## Instructions to follow
Every entry needs to be reproduced exactly.

Records drawn from a dataset:
────────────────
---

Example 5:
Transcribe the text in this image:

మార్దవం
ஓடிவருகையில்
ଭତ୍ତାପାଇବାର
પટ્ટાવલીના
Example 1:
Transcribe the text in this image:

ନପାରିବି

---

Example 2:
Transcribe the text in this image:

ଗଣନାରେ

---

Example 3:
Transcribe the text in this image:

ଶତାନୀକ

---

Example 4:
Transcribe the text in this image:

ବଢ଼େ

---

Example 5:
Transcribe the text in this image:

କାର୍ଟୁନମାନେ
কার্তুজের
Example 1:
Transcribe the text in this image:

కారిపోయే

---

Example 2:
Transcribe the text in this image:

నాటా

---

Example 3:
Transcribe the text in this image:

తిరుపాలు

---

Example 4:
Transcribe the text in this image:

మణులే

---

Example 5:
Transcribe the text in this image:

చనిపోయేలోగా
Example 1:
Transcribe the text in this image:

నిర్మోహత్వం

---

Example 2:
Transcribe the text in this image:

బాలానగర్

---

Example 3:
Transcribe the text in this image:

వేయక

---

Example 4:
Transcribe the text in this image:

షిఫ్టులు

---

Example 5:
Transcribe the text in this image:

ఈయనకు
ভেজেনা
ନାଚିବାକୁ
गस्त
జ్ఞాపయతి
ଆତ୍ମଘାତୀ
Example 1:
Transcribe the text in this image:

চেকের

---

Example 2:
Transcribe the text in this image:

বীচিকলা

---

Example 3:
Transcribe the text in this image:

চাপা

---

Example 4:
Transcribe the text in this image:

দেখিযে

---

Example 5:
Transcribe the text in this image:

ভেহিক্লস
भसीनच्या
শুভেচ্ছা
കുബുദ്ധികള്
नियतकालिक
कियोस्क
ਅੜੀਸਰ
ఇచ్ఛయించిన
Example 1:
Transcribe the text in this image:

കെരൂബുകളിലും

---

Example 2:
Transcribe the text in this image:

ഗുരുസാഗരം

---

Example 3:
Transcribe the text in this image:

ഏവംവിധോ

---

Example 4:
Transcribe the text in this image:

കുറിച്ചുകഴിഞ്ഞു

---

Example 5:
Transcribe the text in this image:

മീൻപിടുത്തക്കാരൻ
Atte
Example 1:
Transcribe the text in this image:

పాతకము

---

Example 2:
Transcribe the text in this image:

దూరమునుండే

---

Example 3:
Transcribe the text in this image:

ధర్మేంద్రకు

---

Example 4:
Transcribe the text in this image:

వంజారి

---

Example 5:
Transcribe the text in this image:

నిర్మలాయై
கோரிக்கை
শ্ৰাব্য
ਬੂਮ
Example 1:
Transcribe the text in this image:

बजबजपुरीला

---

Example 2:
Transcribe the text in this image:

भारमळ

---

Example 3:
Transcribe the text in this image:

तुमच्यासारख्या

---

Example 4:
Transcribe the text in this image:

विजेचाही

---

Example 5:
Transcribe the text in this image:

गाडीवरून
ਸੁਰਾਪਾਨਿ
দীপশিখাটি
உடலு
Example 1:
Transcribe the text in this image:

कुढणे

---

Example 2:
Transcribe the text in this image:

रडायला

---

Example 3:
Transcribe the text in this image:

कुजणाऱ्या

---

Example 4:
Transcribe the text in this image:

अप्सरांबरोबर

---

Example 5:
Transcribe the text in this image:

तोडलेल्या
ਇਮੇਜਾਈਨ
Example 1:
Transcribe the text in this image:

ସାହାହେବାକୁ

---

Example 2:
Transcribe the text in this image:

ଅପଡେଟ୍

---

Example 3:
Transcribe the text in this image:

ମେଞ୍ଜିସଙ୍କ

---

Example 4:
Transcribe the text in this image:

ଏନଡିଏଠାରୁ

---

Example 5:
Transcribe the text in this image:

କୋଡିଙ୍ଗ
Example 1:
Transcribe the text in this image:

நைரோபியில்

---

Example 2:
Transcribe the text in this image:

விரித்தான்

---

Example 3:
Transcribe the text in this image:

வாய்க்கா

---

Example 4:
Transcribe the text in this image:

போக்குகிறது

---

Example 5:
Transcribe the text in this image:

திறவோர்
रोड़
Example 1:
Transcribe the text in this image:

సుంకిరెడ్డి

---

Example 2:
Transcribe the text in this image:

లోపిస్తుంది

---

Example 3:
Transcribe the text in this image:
────────────────
## Solution to this exercise
---

Example 5:
Transcribe the text in this image:

మార్దవం
ஓடிவருகையில்
ଭତ୍ତାପାଇବାର
પટ્ટાવલીના
Example 1:
Transcribe the text in this image:

ନପାରିବି

---

Example 2:
Transcribe the text in this image:

ଗଣନାରେ

---

Example 3:
Transcribe the text in this image:

ଶତାନୀକ

---

Example 4:
Transcribe the text in this image:

ବଢ଼େ

---

Example 5:
Transcribe the text in this image:

କାର୍ଟୁନମାନେ
কার্তুজের
Example 1:
Transcribe the text in this image:

కారిపోయే

---

Example 2:
Transcribe the text in this image:

నాటా

---

Example 3:
Transcribe the text in this image:

తిరుపాలు

---

Example 4:
Transcribe the text in this image:

మణులే

---

Example 5:
Transcribe the text in this image:

చనిపోయేలోగా
Example 1:
Transcribe the text in this image:

నిర్మోహత్వం

---

Example 2:
Transcribe the text in this image:

బాలానగర్

---

Example 3:
Transcribe the text in this image:

వేయక

---

Example 4:
Transcribe the text in this image:

షిఫ్టులు

---

Example 5:
Transcribe the text in this image:

ఈయనకు
ভেজেনা
ନାଚିବାକୁ
गस्त
జ్ఞాపయతి
ଆତ୍ମଘାତୀ
Example 1:
Transcribe the text in this image:

চেকের

---

Example 2:
Transcribe the text in this image:

বীচিকলা

---

Example 3:
Transcribe the text in this image:

চাপা

---

Example 4:
Transcribe the text in this image:

দেখিযে

---

Example 5:
Transcribe the text in this image:

ভেহিক্লস
भसीनच्या
শুভেচ্ছা
കുബുദ്ധികള്
नियतकालिक
कियोस्क
ਅੜੀਸਰ
ఇచ్ఛయించిన
Example 1:
Transcribe the text in this image:

കെരൂബുകളിലും

---

Example 2:
Transcribe the text in this image:

ഗുരുസാഗരം

---

Example 3:
Transcribe the text in this image:

ഏവംവിധോ

---

Example 4:
Transcribe the text in this image:

കുറിച്ചുകഴിഞ്ഞു

---

Example 5:
Transcribe the text in this image:

മീൻപിടുത്തക്കാരൻ
Atte
Example 1:
Transcribe the text in this image:

పాతకము

---

Example 2:
Transcribe the text in this image:

దూరమునుండే

---

Example 3:
Transcribe the text in this image:

ధర్మేంద్రకు

---

Example 4:
Transcribe the text in this image:

వంజారి

---

Example 5:
Transcribe the text in this image:

నిర్మలాయై
கோரிக்கை
শ্ৰাব্য
ਬੂਮ
Example 1:
Transcribe the text in this image:

बजबजपुरीला

---

Example 2:
Transcribe the text in this image:

भारमळ

---

Example 3:
Transcribe the text in this image:

तुमच्यासारख्या

---

Example 4:
Transcribe the text in this image:

विजेचाही

---

Example 5:
Transcribe the text in this image:

गाडीवरून
ਸੁਰਾਪਾਨਿ
দীপশিখাটি
உடலு
Example 1:
Transcribe the text in this image:

कुढणे

---

Example 2:
Transcribe the text in this image:

रडायला

---

Example 3:
Transcribe the text in this image:

कुजणाऱ्या

---

Example 4:
Transcribe the text in this image:

अप्सरांबरोबर

---

Example 5:
Transcribe the text in this image:

तोडलेल्या
ਇਮੇਜਾਈਨ
Example 1:
Transcribe the text in this image:

ସାହାହେବାକୁ

---

Example 2:
Transcribe the text in this image:

ଅପଡେଟ୍

---

Example 3:
Transcribe the text in this image:

ମେଞ୍ଜିସଙ୍କ

---

Example 4:
Transcribe the text in this image:

ଏନଡିଏଠାରୁ

---

Example 5:
Transcribe the text in this image:

କୋଡିଙ୍ଗ
Example 1:
Transcribe the text in this image:

நைரோபியில்

---

Example 2:
Transcribe the text in this image:

விரித்தான்

---

Example 3:
Transcribe the text in this image:

வாய்க்கா

---

Example 4:
Transcribe the text in this image:

போக்குகிறது

---

Example 5:
Transcribe the text in this image:

திறவோர்
रोड़
Example 1:
Transcribe the text in this image:

సుంకిరెడ్డి

---

Example 2:
Transcribe the text in this image:

లోపిస్తుంది

---

Example 3:
Transcribe the text in this image:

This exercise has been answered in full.